Page:Marivaux - Théâtre, vol. I.djvu/538

La bibliothèque libre.
Le texte de cette page a été corrigé et est conforme au fac-similé.

La Comtesse.

La paix dans le cœur d’un homme qui m’aimait de la passion la plus vive qui fût jamais !

Le Chevalier.

Ôtez la mienne.

La Comtesse.

À la bonne heure.

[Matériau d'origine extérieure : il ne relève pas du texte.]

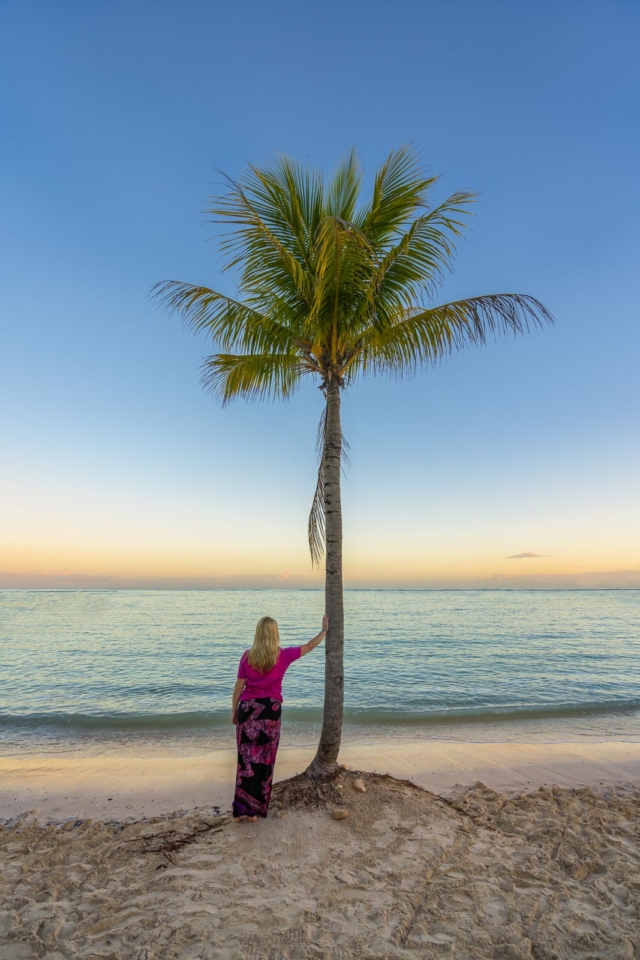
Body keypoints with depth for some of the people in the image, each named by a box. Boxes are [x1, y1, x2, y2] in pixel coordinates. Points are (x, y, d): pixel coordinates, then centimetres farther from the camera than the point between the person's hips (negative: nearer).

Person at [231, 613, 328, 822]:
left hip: (248, 709, 1)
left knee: (246, 759, 11)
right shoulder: (283, 655, -8)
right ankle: (254, 809, 19)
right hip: (270, 710, 0)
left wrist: (233, 711, 12)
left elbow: (238, 687, -1)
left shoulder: (247, 656, -7)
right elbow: (309, 646, 3)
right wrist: (325, 629, 16)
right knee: (264, 761, 11)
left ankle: (242, 808, 15)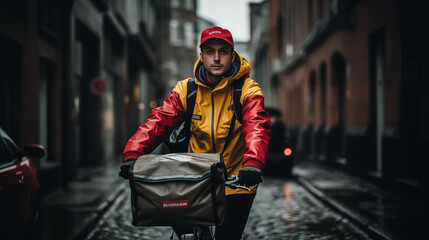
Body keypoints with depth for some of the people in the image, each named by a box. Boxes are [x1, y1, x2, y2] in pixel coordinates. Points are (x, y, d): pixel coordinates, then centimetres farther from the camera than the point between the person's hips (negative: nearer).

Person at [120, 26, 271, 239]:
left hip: (236, 181, -2)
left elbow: (257, 126, -23)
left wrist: (253, 163, -43)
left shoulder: (248, 89, -7)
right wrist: (132, 154, -26)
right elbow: (160, 120, -10)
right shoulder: (186, 89, 1)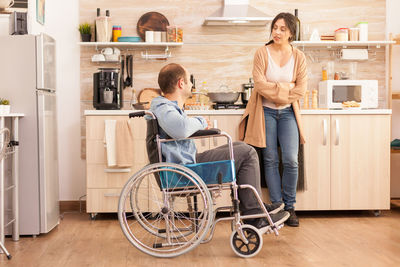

Je lui crois pourtant l’âme plus tendre qu’à vous, soit dit en passant. Ce n’est pas votre faute ; chacun aime autant qu’il peut, et personne n’aime autant que lui. Voilà pourquoi je le plains. Mais sur quoi Frontin décide-t-il qu’il est tranquille ? Voyons ; n’est-il pas vrai que tu es aux gages de la marquise, et peut-être à ceux de Dorante, pour nous observer tous deux ? Paie-t-on des espions pour être instruit de choses dont on ne se soucie point ?

Frontin.

Oui ; mais je suis mal payé de la marquise ; elle est en arrière.

La Comtesse.

Et parce qu’elle n’est pas libérale, elle est indifférente ! Quel raisonnement !

Frontin.

Et Dorante m’a révoqué ; il me doit mes appointements.

La Comtesse.

Laisse là tes appointements. Qu’as-tu vu ? Que sais-tu ?

Le Chevalier, bas à Frontin.

Mitigé ton récit.

Frontin.

Eh bien ! Frontin, m’ont-ils dit tantôt en parlant de vous deux, s’aiment-ils un peu ? Oh ! beaucoup, monsieur ; extrêmement, madame, extrêmement, ai-je dit en tranchant.